Certes, nombre de bassesses de son grand homme lui restent inconnues (par exemple, le trafic d’objets archéologiques du Gandhara, la protection de la Kommandantur, l’accaparement des milliards de la Résistance, les atteintes au patrimoine et au paysage urbain… la liste est beaucoup plus longue). Mais elle lui pardonne tout. C’est l’aveuglement du zélote.
Dans son livre Madame Doudet reproduit avec complaisance les indications biographiques fournies par le grand homme lui-même. Indications que l’on sait fantaisistes. Par exemple, dans les Antimémoires la première phrase est « Je me suis évadé, en 1940, avec le futur aumônier du Vercors », l’abbé Magnet. En réalité, il est parti avec son demi-frère Roland à pied de Collemiers à Sens (environ 7 km, dans les chaussures trop petites que vient de lui apporter Roland), pour prendre le train jusqu’à Hyères, via Bourges et Montluçon (Todd, p. 305). Pour Mme Doudet, bien entendu « Il s’échappe avec l’abbé Magnet... » (p. 181). Et ainsi de suite…
Commenter et réfuter chaque phrase serait fastidieux et ne présenterait pas d’intérêt. Lisez plutôt une vraie biographie d’André Malraux.

*
Encore un livre que c’était pas la peine...
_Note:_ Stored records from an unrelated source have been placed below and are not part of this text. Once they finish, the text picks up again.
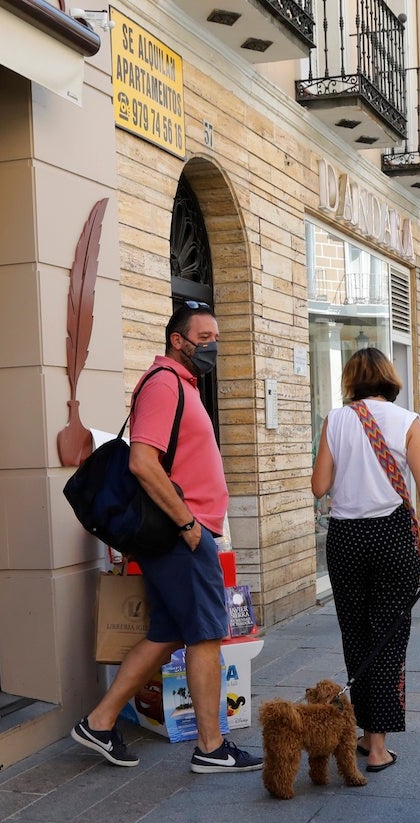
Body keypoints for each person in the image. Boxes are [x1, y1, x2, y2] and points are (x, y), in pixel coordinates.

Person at [70, 301, 263, 774]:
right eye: (204, 338)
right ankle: (212, 748)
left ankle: (99, 721)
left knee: (166, 633)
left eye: (215, 337)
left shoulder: (183, 386)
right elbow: (142, 461)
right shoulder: (164, 385)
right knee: (206, 635)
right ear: (177, 340)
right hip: (183, 535)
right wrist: (188, 524)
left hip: (183, 534)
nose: (212, 346)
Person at [310, 348, 420, 774]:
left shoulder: (335, 419)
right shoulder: (405, 420)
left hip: (346, 538)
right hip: (391, 536)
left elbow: (319, 486)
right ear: (389, 377)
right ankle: (376, 747)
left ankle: (362, 730)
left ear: (351, 379)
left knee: (355, 636)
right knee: (389, 637)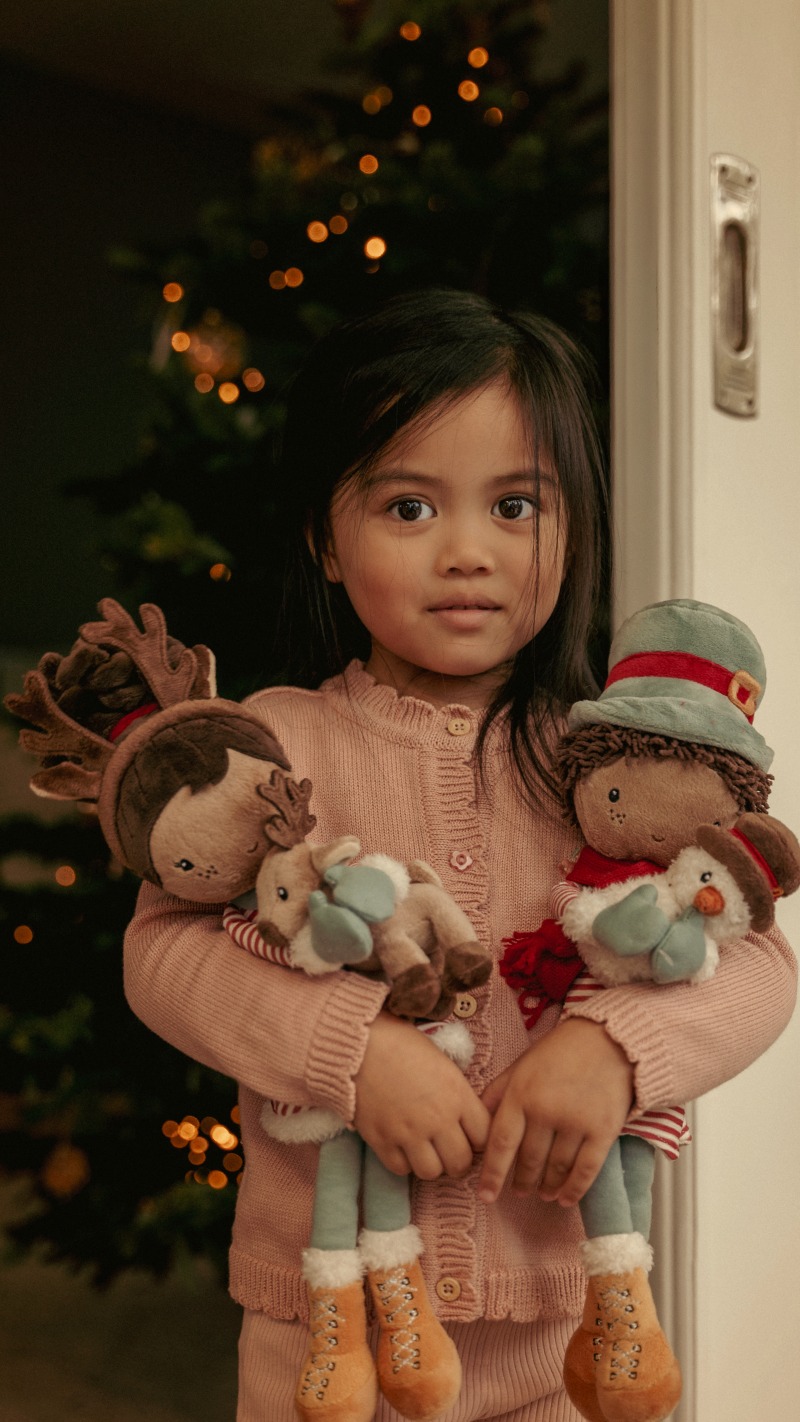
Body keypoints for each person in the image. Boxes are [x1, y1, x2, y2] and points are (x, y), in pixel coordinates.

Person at [123, 289, 797, 1422]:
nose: (468, 553)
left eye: (516, 504)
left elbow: (757, 961)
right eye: (406, 506)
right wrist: (349, 1052)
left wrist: (616, 1046)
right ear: (321, 542)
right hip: (325, 1331)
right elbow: (166, 955)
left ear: (572, 524)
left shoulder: (616, 757)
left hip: (567, 1329)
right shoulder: (270, 745)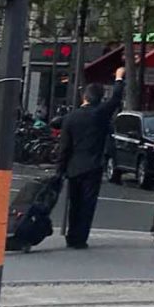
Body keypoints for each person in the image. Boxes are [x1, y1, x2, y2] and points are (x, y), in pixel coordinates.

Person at [55, 83, 112, 249]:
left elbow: (64, 147)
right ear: (100, 98)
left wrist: (60, 170)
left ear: (84, 97)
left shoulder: (71, 118)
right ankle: (80, 238)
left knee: (75, 202)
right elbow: (115, 99)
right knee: (87, 204)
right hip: (93, 166)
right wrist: (118, 79)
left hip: (74, 167)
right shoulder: (100, 115)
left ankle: (71, 236)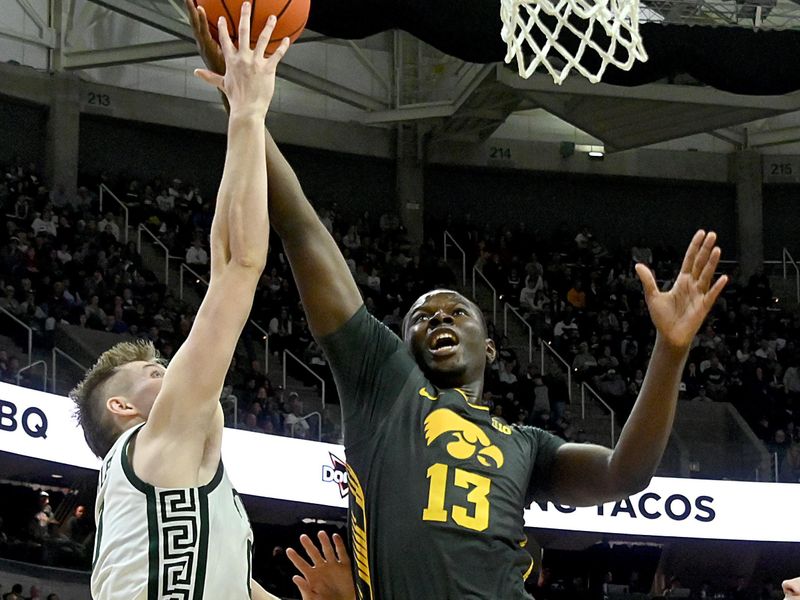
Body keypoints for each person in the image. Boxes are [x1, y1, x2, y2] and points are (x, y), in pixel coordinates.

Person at [187, 7, 727, 600]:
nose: (438, 318)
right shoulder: (383, 385)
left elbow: (627, 472)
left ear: (491, 347)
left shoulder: (528, 445)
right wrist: (244, 107)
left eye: (456, 312)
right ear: (404, 343)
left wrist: (671, 351)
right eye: (421, 316)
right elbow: (302, 228)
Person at [71, 6, 289, 598]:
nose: (175, 374)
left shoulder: (187, 502)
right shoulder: (153, 444)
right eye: (156, 373)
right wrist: (246, 112)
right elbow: (237, 266)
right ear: (122, 406)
© Jacques Haussy, octobre 2018


André Malraux, « prisonnier » des allemands en 1940, était très fier de s’être « évadé » - « avec panache » ajoute Olivier Todd dans son Camus – de la ferme de Collemiers (Yonne) où il travaillait. Au point de s’en vanter dès la première phrase des Antimémoires.

Bernard Blier était prisonnier lui aussi, détenu dans un stalag en Allemagne. Il s'est évadé et racontait : « Évadé c’est un bien grand mot. Disons que j’ai réussi à me tirer. » (Film de Christophe Duchiron Bernard Blier façon puzzle).